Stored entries
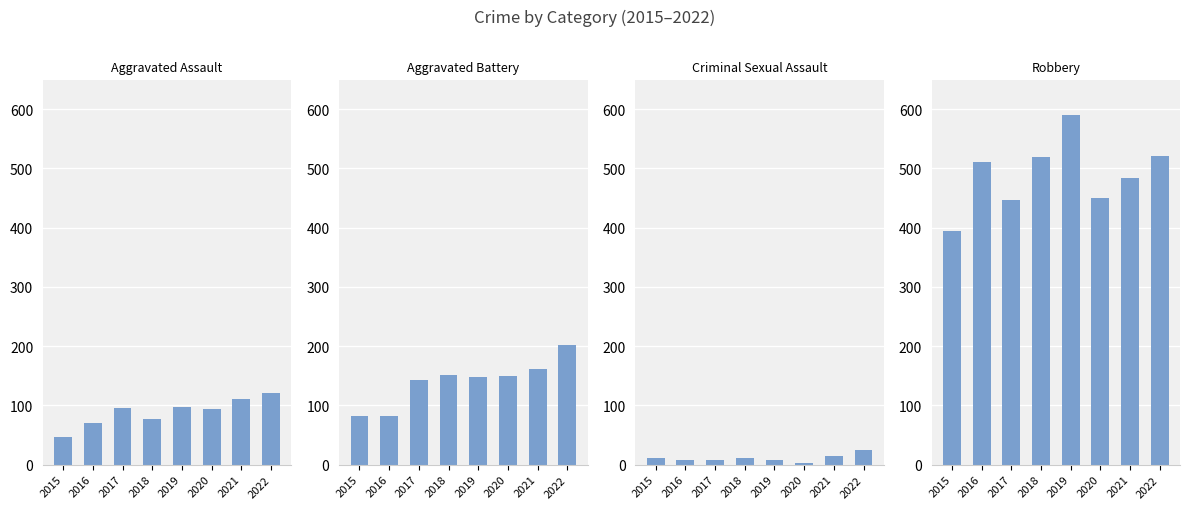

Are the bars horizontal?

No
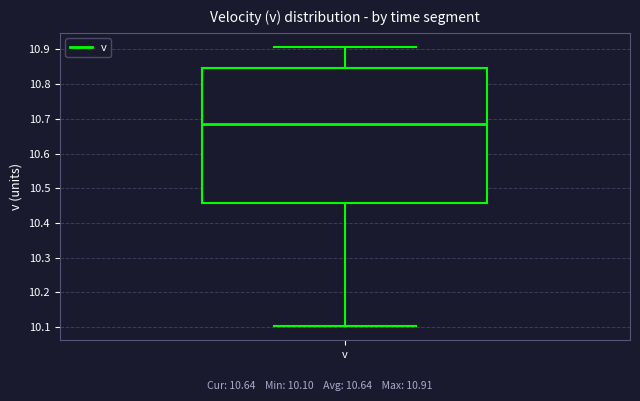

Transcribe this box plot: give where the median line is, the range the box spans, and where the two whiskers end, as read against the y-axis. The values are not printed on the chart, so give them approximately, as read against the axis.

median 10.69, box 10.46 to 10.85, whiskers 10.10 to 10.91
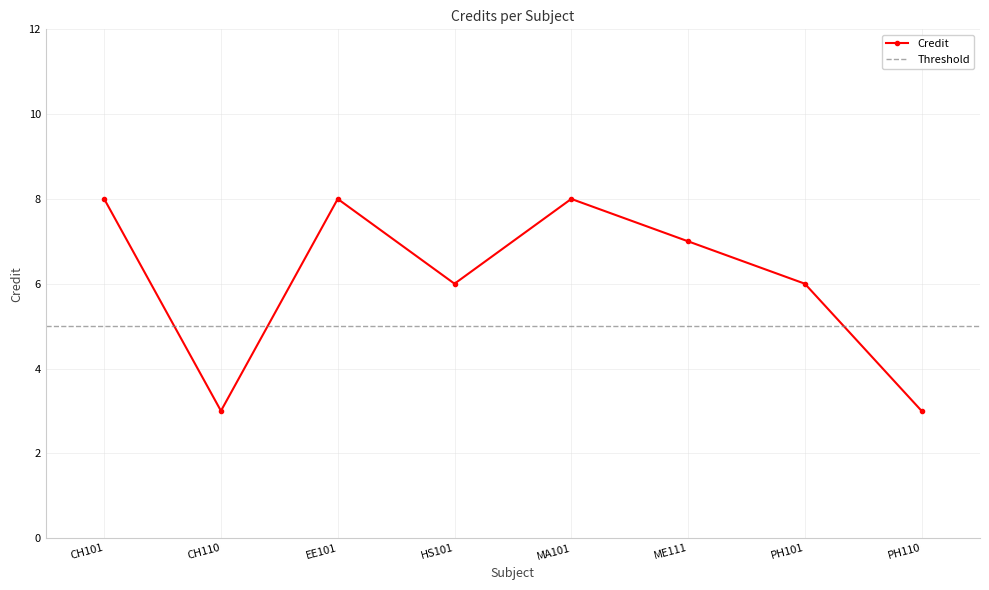

How many interior local valleys does the Credit series have?

2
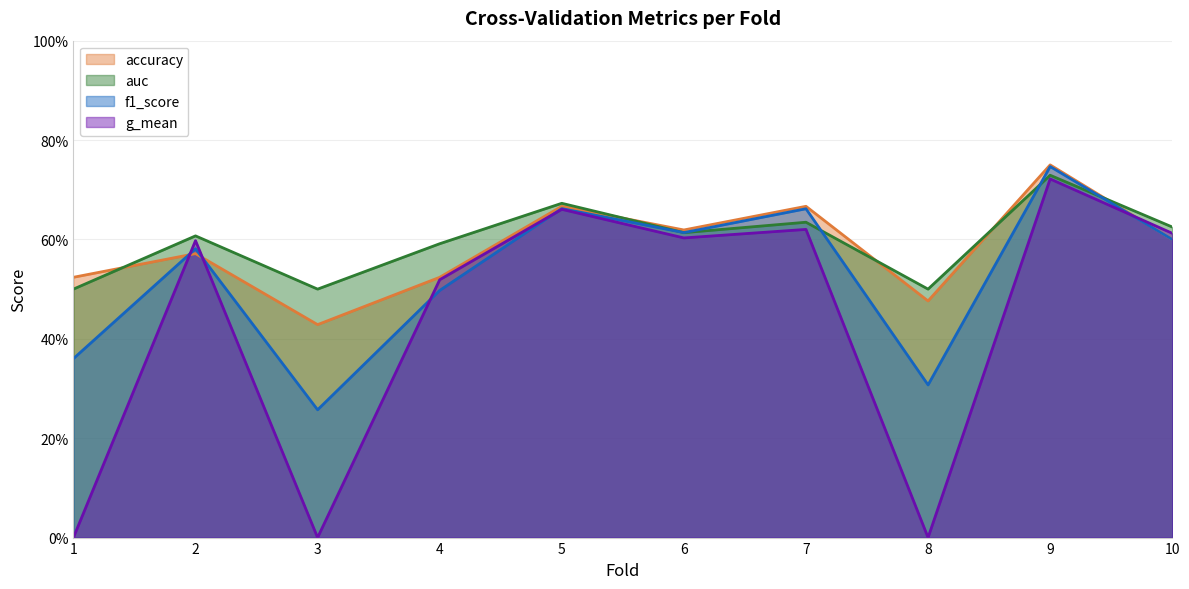

At 10, list the series in order from largest to smallest.

auc, g_mean, accuracy, f1_score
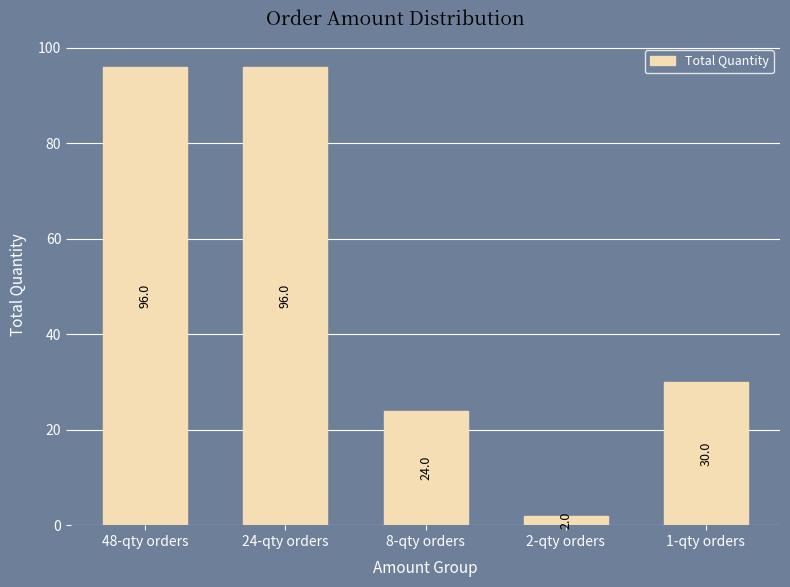

What is the difference between the second highest and second lowest values?

72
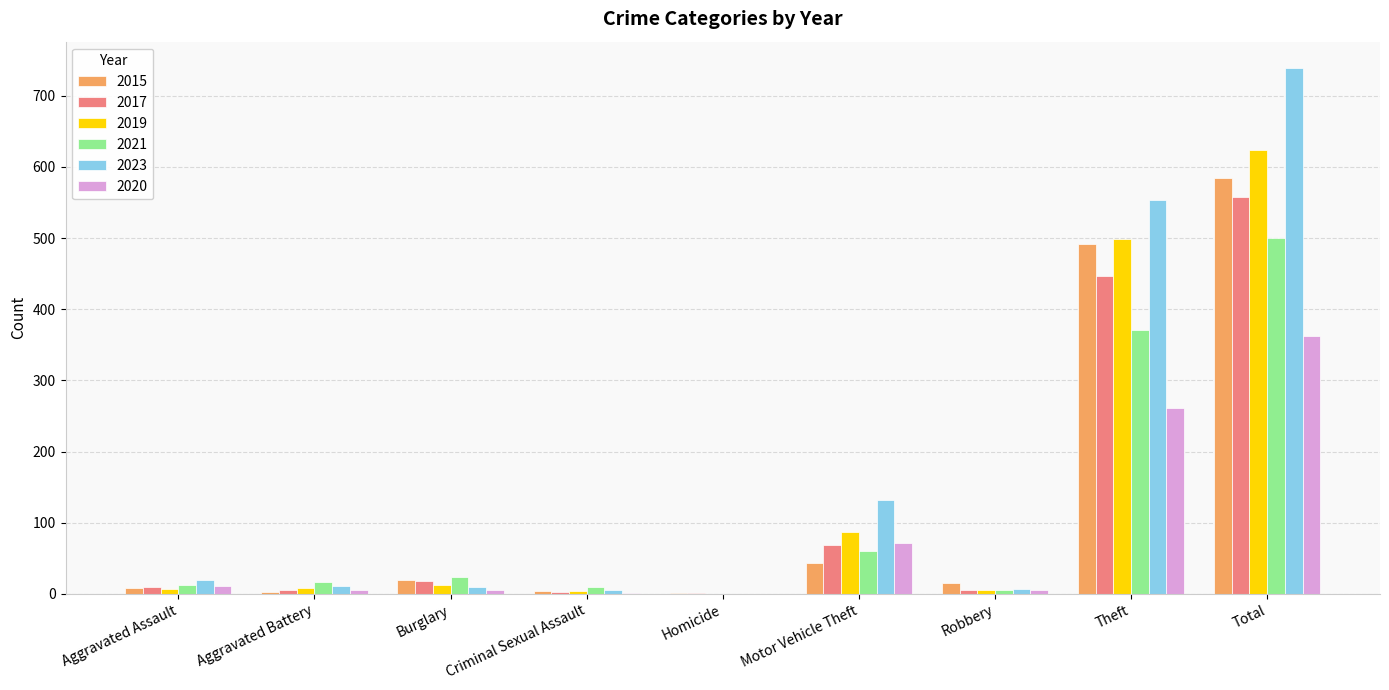

Which category has the highest value in the 2019 series?

Total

## PROBLEM DESCRIPTION
Collect every line in the entries above that contains the string "values". Case counts.

## COMPLETED EXERCISE
Transcribe this box plot: give where the median line is, the range the box spans, and where the two whiskers end, as read against the y-axis. The values are not printed on the chart, so give them approximately, as read against the axis.
What is the difference between the second highest and second lowest values?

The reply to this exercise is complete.